Claudia had come to Molly’s office with Ernest Vail. “I’ll call her as soon as we finish here,” Claudia said. “She can’t be serious.”
Molly Flanders was an entertainment lawyer, and in a town of fearsome people she was the most feared litigator in the motion picture business. She absolutely loved fighting in the courtroom, and she nearly always won because she was a great actress and had a superb grasp of the law.
Before getting into entertainment law, she had been the premier defense attorney in the state of California. She had saved twenty murderers from the gas chamber. The worst any of these clients had to suffer was a few years for different degrees of manslaughter. But then her nerves had given way and she had switched to entertainment law. She often said it was less bloody and it had greater and more witty villains.
Now she represented A-picture directors, Bankable Stars, top-notch screenwriters. And on the morning after the Aca-demy Awards, one of her favorite clients, Claudia De Lena, was in her office. With her was her screenwriting partner of the moment, a once famous novelist, Ernest Vail.
Claudia De Lena was an old friend, and though one of the least important of Flanders’s clients, the most intimate. So when Claudia asked her to take on Vail, she agreed. Now she regretted it. Vail had come with a problem that even she couldn’t solve. Also, he was a man she could feel no affection for, though she usually learned to like even her murder clients. Which made her feel a little guilty about giving him bad news.
“Ernest,” she said, “I went over all the contracts, all the legal papers.
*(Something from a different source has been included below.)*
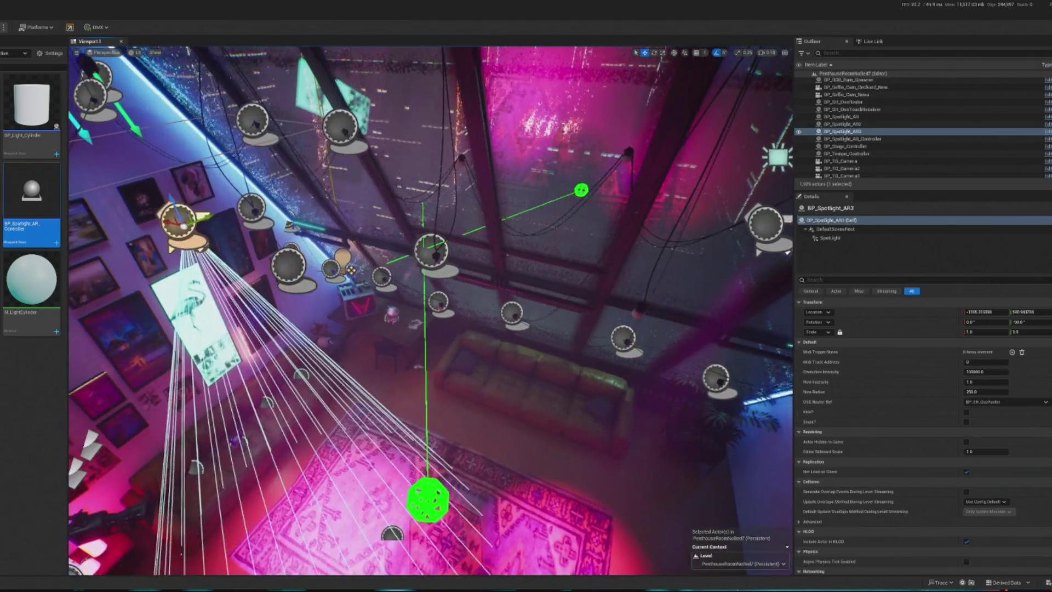
click(831, 238)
And there is no point in your continuing to sue LoddStone Studios. The only way you can get the rights back is to croak before your copyright expires. Which means sometime in the next five years.”
A decade before, Ernest Vail had been the most famous novelist in America, praised by critics, read by a vast public. One novel had a franchise character LoddStone had exploited. They bought the rights, made the picture, and achieved an enormous success. Two sequels also made a fortune in profit. The Studio had on its drawing board four more sequels. Unfortunately for Vail his first contract had given all the rights to the characters and title to the Studio, on all planets in the universe, in all forms of entertainment, discovered and undiscovered. The standard contract for novelists who had not yet amassed clout in movies.
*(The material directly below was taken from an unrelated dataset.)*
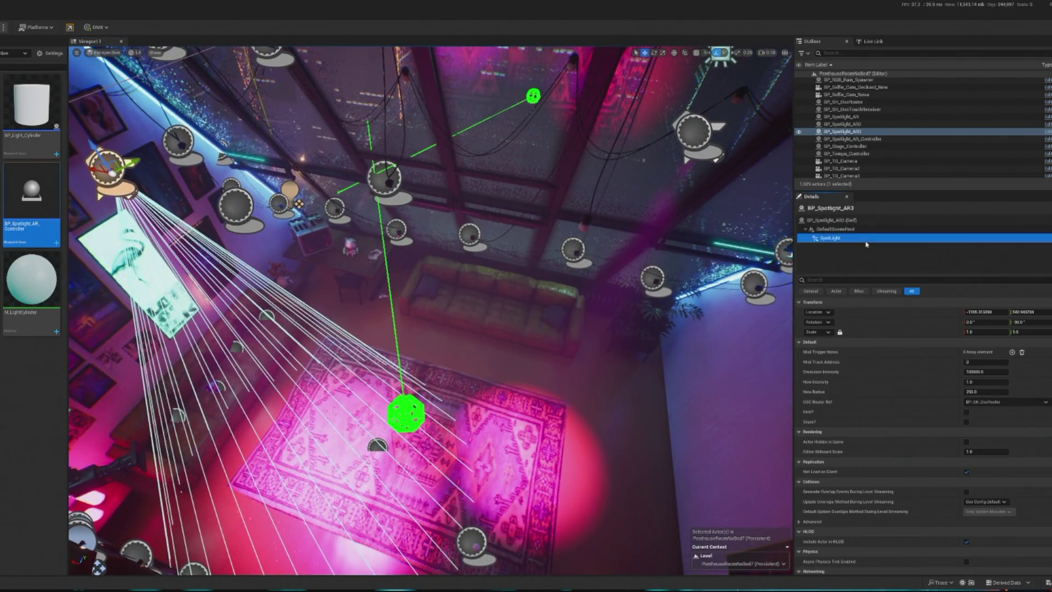
click(983, 415)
Ernest Vail was a man who always had a grim, sour expression on his face. For which he had good reason. The critics still acclaimed his books, but the public no longer read them. Also, despite his talent, he had made a mess of his life. During the last twenty years his wife had left, taking their three children with her. On the one book that had become a successful movie, he had made a one-time score, but the Studio would make hundreds of millions over the years.
“Explain that to me,” Vail said.
“The contracts are foolproof,” Molly said. “The Studio owns your characters. There’s only one loophole. Copyright law states that when you die all rights to your works revert to your heirs.”
For the first time Vail smiled. “Redemption,” he said.